2. Increased value over increased prices.
Help your customers to understand how your service will benefit them. Consistently providing the best products or services is the best way to retain repeat customers.
3. Keep your goals short term.
Your focus right now should be in 30-day increments. Figure out how much closed business you will need to survive and thrive in the current month and then aggressively pursue those goals. How many meetings, calls, email blasts, and blog posts will you need in order to reach your targets for the month? I would suggest spending at least
an hour a day pursuing new leads and attempting to close deals.
4. Provide excellent customer service.
Satisfied customers will return to you for their upcoming needs and they can become one of your best advertising tools. Someone who has been treated well and has received quality goods or services will pass the word along to their friends and colleagues. Under promise but over deliver and your business will naturally grow.
5. Add staff.
This is another counterintuitive yet effective move. There will be intelligent, motivated, talented people out of work in the coming months. You may be able to hire someone who you could not have afforded in the past. Consider hiring a salesperson on commission. They will be grateful to have work and you will have a driven employee.
6. Keep track of your invoices.
Make accounts payable within 15 days and send out weekly reminders after that. Be respectful but firm. Seek out invoicing software that does this automatically so you can focus on other aspects of your business. Get set up to accept credit cards so you can receive payments faster.
7. Get in contact with your bank before things get dire.

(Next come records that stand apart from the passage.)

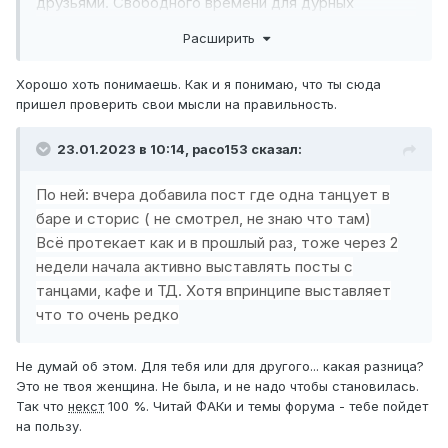
друзьями. Свободного времени для дурных
действий и мыслей нет, да и понимаю что не нужно.
Расширить
Хорошо хоть понимаешь. Как и я понимаю, что ты сюда
пришел проверить свои мысли на правильность.
23.01.2023 в 10:14,
paco153
сказал:
По ней: вчера добавила пост где одна танцует в
баре и сторис ( не смотрел, не знаю что там)
Всё протекает как и в прошлый раз, тоже через 2
недели начала активно выставлять посты с
танцами, кафе и ТД. Хотя впринципе выставляет
что то очень редко
Не думай об этом. Для тебя или для другого... какая разница?
Это не твоя женщина. Не была, и не надо чтобы становилась.
Так что
некст
100 %. Читай ФАКи и темы форума - тебе пойдет
на пользу.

Your bank does not want you to fail, that won’t benefit them. Be intentional about good communication with them. Ask for an increased line of credit or renegotiate better terms on your loan. Staying in denial about your financial situation will only harm your business. Be proactive!
8. Network, network, network!
This will take creativity in this time of social distancing. Thankfully we have social media. Figure out how to remind your customers that you are still around. Give them current and relevant content. Your goal is to be in the forefront of peoples’ minds when a need arises. Think about how your business can uniquely help people right now
and make sure everyone knows about it.
9. Improve communication with existing customers.

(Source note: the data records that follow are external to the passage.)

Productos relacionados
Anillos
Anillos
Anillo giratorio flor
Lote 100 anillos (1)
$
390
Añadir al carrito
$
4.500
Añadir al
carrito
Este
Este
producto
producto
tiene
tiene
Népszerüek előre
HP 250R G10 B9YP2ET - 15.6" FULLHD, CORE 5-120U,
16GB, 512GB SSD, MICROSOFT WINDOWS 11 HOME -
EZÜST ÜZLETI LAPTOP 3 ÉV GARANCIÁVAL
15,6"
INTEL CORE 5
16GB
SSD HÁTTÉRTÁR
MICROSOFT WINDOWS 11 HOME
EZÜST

Keep in contact with your largest clients and try to figure out ways to help them even if it doesn’t benefit you. Keep your prices the same for them or even consider giving discounts for long time clients. They will appreciate the break and remember you the next time a need arises.
10. Budget carefully and cut expenses.
Use software like Quick Books Online or Mint to track your cash flow. It is more critical than ever for you to be aware of where your money is going. Determine where you can cut expenses without decreasing value. A good rule of thumb is for every $2 you cut in expenses, add $1 to your marketing budget.
I hope some of these tips will be helpful as we head into what promises to be a difficult time for all of us and for small businesses specifically.
I find encouragement in remembering that God is unchanging and in control. Corrie ten Boom
once said, “Never be afraid to trust an unknown future to a known God.